- [Exercise instructions]
a: Can you transcribe part of the btrfs issue thread word for word, starting with "Additionally, if btrfs-balance-least-used" and going on through "with -u 1)."?
b: Can you answer these questions from the btrfs issue thread?
(i) What is the title of the whole merge request?
(ii) With which option value should btrfs-balance-least-used consider only fully empty block groups?
(iii) What does the side note call redundant?
c: How would you restate the paragraph of the btrfs issue thread that begins "Additionally, if btrfs-balance-least-used -u 0" more briefly?

- [Page text]
Open intelfx opened this issue 3 years ago • 3 comments

This way, we can quickly clean up completely empty block groups.

Additionally, if btrfs-balance-least-used -u 0 is invoked, only consider fully empty block groups because this seems a useful edge case (there can be a lot of almost-empty block groups which are technically used_pct==0 but still take a lot of time to balance, so the user may as well invoke with -u 1).

intelfx avatar Sep 05 '21 08:09 intelfx

Hi! That's interesting.

Do I understand correctly that:

  1. the actual goal of the change is to have -u 0 not act on block groups that are not completely empty
  2. using bytes instead of pct is a means to accomplish that?

This question because the title of the whole merge request is "sort block groups by bytes used, not percentage".

knorrie avatar Nov 20 '21 20:11 knorrie

Ok, I think I figured out what happens here.

So, the current code for used_pct in BlockGroupItem is:

@property
def used_pct(self):
    """Convenience property that calculates the percentage of usage."""
    return int(round((self.used * 100) / self.length))

(side note: the int() is redundant, since Python 3 round() already returns int, and can be dropped now.)

- [Collected data]
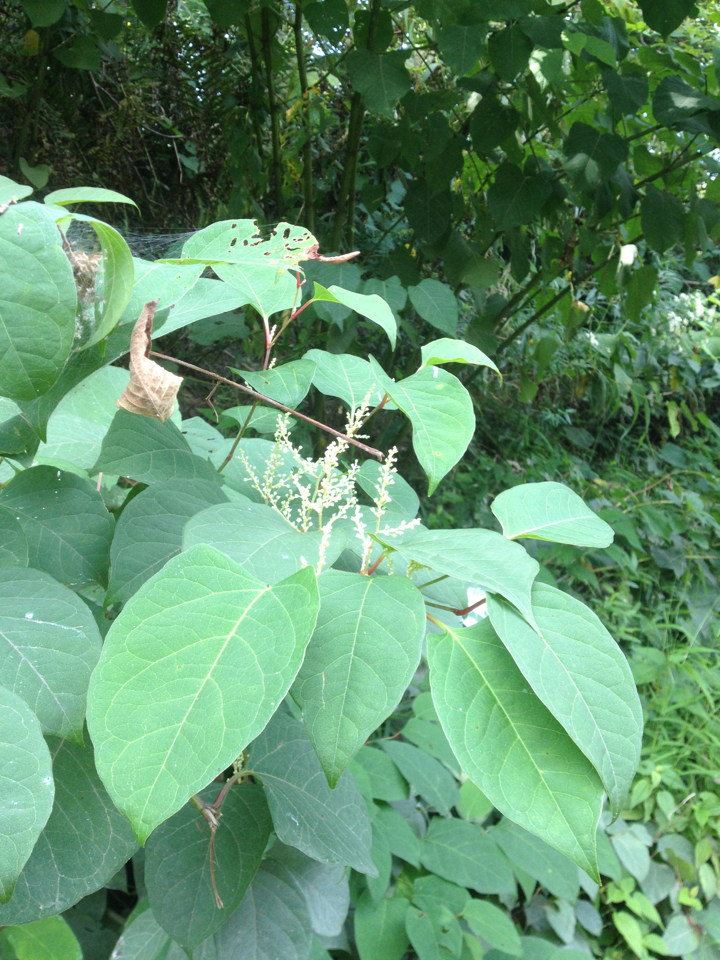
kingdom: Plantae
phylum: Tracheophyta
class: Magnoliopsida
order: Caryophyllales
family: Polygonaceae
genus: Reynoutria
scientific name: Reynoutria japonica
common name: Japanese knotweed
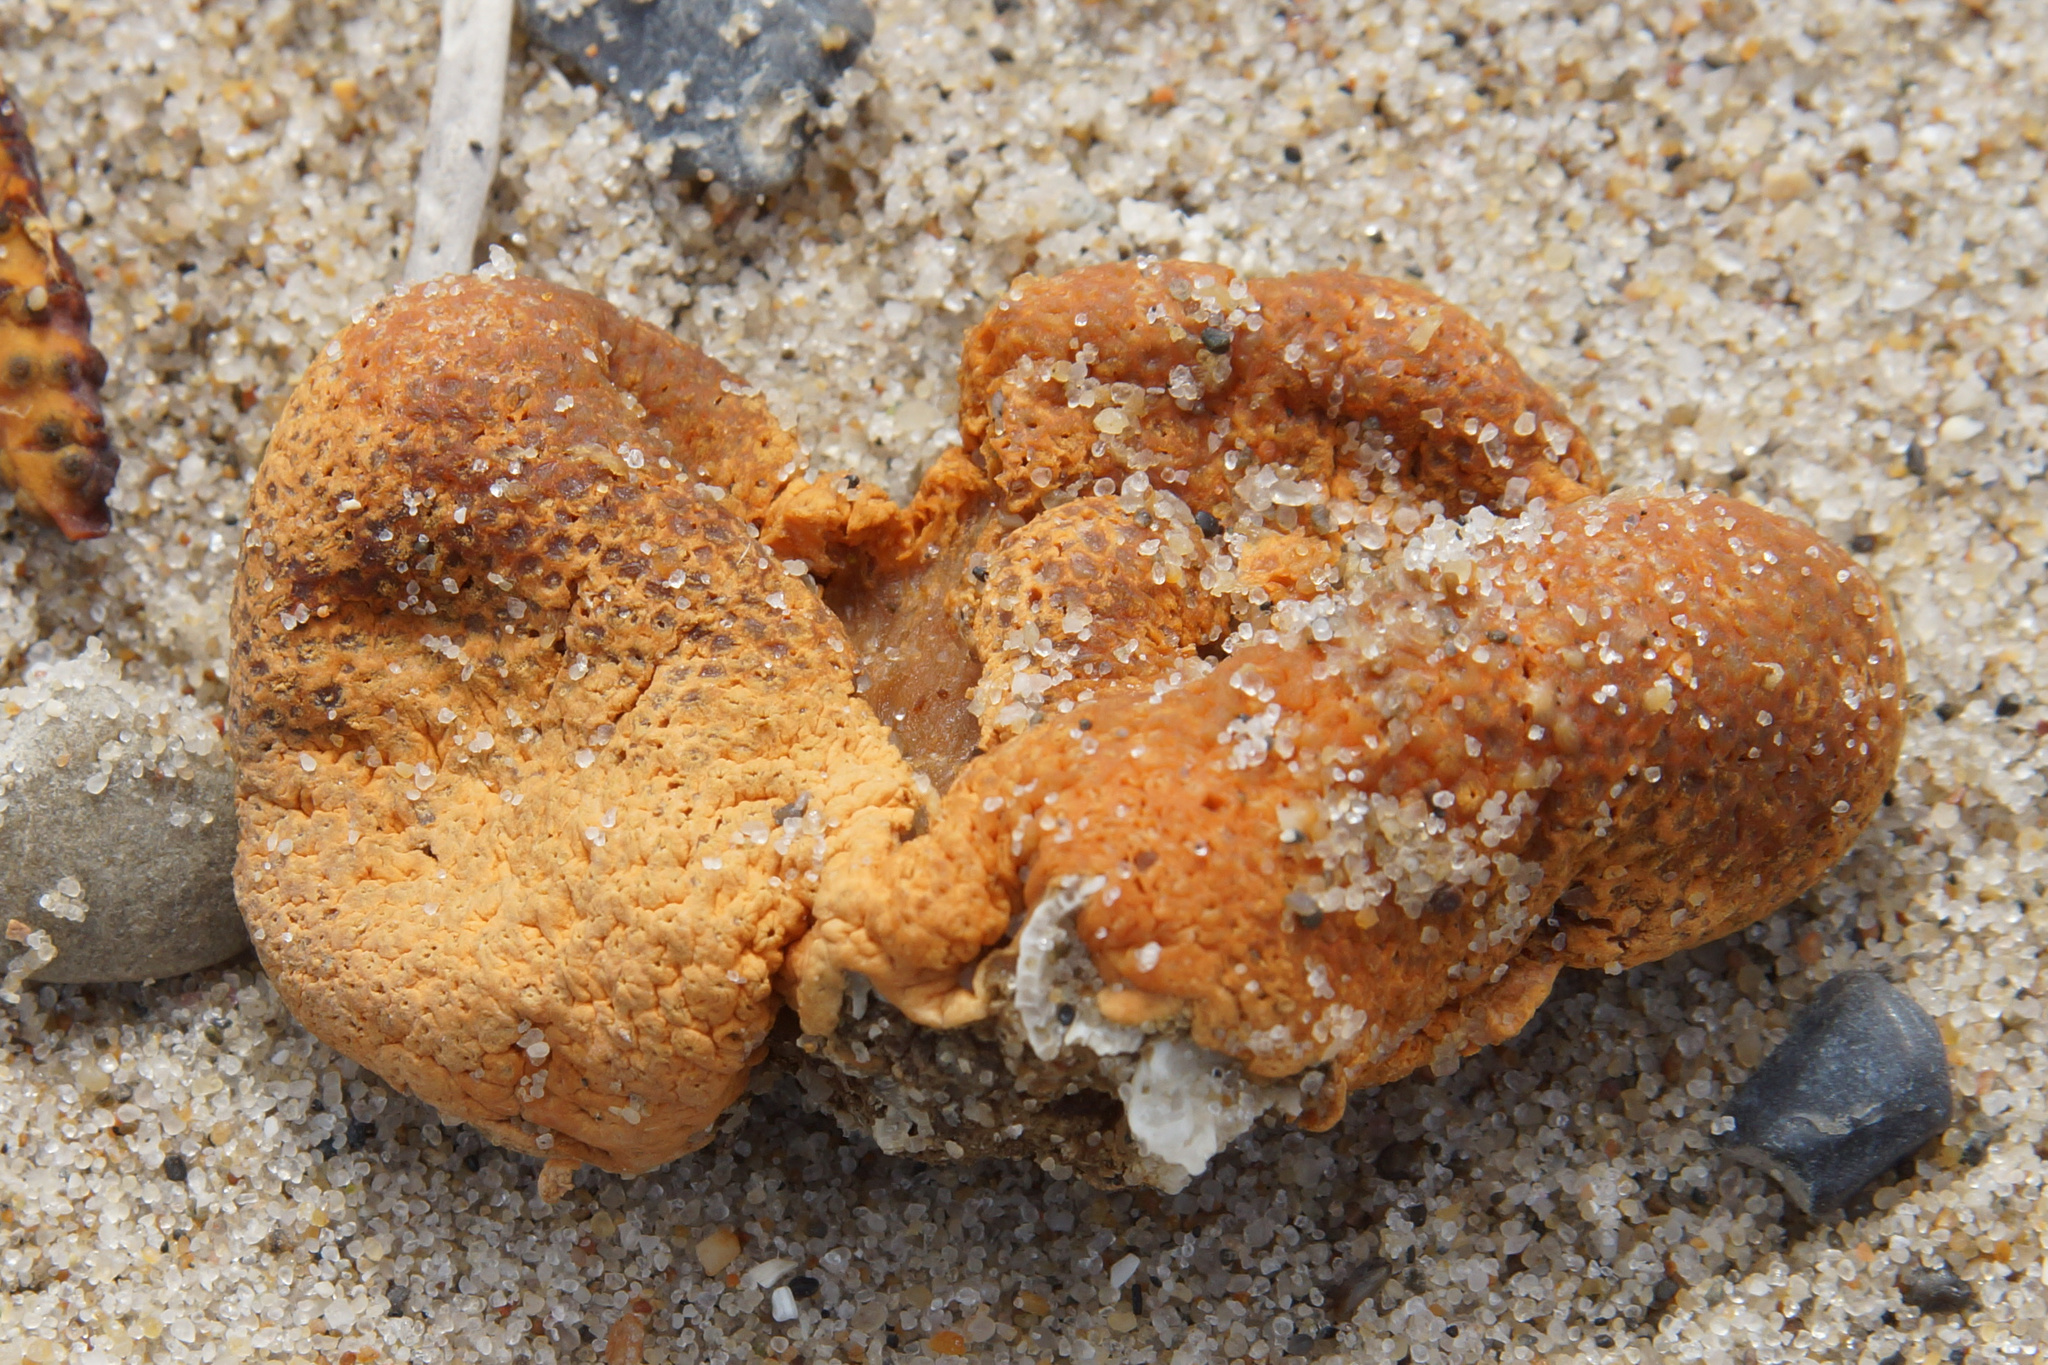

- [Expected outputs]
a:
Additionally, if btrfs-balance-least-used -u 0 is invoked, only consider fully empty block groups because this seems a useful edge case (there can be a lot of almost-empty block groups which are technically used_pct==0 but still take a lot of time to balance, so the user may as well invoke with -u 1).

b:
(i) "sort block groups by bytes used, not percentage"
(ii) -u 0
(iii) The int() call, because in Python 3 round() already returns an int.

c: When btrfs-balance-least-used is invoked with -u 0, it should consider only fully empty block groups, which seems a useful edge case. Many almost-empty block groups technically count as used_pct==0 but still take a lot of time to balance, so a user may as well invoke with -u 1.